**Extrait source:**
***
Or, en matière de sécurité nationale, les autorités hongkongaises sont compétentes. L’article 23 traite de la sécurité nationale mais jamais le gouvernement hongkongais n’a pu le faire appliquer, contrairement à l’autre région administrative spéciale, Macao. Ces derniers jours, Pékin montre donc qui est aux commandes.

Poches de résistance

La loi sur la sécurité nationale à Hong Kong devra s’appliquer «sans le moindre délai», a ainsi averti hier à Pékin le ministre chinois des Affaires étrangères, Wang Yi, alors même qu’à Hong Kong des centaines de manifestants déployaient leurs parapluies pour se protéger des puissants jets de lacrymogènes de la police. A la nuit tombée la police tentait encore de venir à bout des dernières poches de résistance dans plusieurs quartiers de la région.
***
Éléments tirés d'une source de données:
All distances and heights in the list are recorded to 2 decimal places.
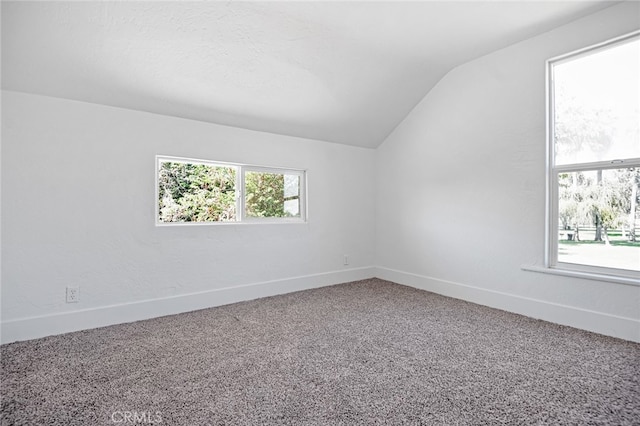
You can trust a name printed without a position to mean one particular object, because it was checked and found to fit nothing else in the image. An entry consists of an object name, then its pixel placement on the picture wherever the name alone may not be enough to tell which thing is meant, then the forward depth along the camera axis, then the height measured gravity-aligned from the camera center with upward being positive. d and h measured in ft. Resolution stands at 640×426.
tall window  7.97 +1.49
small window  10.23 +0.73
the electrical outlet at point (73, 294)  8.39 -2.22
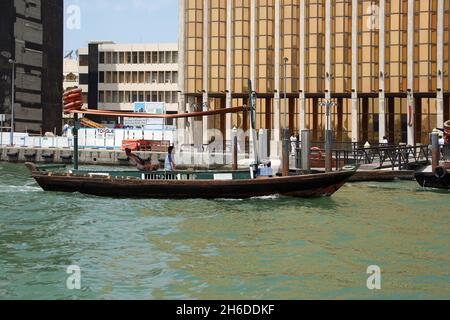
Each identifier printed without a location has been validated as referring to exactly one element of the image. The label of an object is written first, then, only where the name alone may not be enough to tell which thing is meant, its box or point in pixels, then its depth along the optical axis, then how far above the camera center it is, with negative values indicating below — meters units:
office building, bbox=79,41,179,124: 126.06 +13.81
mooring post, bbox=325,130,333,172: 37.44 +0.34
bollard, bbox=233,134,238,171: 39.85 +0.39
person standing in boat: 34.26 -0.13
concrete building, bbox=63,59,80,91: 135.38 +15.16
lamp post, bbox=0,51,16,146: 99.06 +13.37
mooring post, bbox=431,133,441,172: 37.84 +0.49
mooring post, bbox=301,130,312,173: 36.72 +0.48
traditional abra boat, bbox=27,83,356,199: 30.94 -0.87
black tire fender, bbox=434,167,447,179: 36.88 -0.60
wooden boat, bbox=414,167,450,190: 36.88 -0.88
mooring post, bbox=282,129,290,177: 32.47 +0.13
***
**Énoncé:** Poursuivez l'extrait sur la loi de sécurité nationale à Hong Kong en partant de sa dernière phrase.

**Votre réponse:**
La loi préparée à Pékin pourrait être appliquée dès juin si les autorités chinoises accélèrent les procédures. Pourtant, à l’étranger, les appels et condamnations se multiplient, à l’image de ce texte signé par plus de 200 personnalités politiques, dont des députés européens, indiens et australiens. «Si la communauté internationale ne peut faire confiance à Pékin pour qu’elle tienne parole sur Hong Kong, les gens hésiteront à la croire sur d’autres questions», disent-elles en référence au traité sino-britannique censé assurer à Hong Kong ses spécificités juridiques, légales et économiques jusqu’en 2047.

Dans la rue, peu croyaient toutefois être sauvés par des pays étrangers. Certains ne voient pour seule option que de manifester encore, et ce dès mercredi, pour empêcher l’adoption d’une loi criminalisant les outrages à l’hymne chinois. D’autres placent plutôt leurs espoirs dans les élections législatives de septembre. Une échéance qui semble aujourd’hui lointaine et irréelle.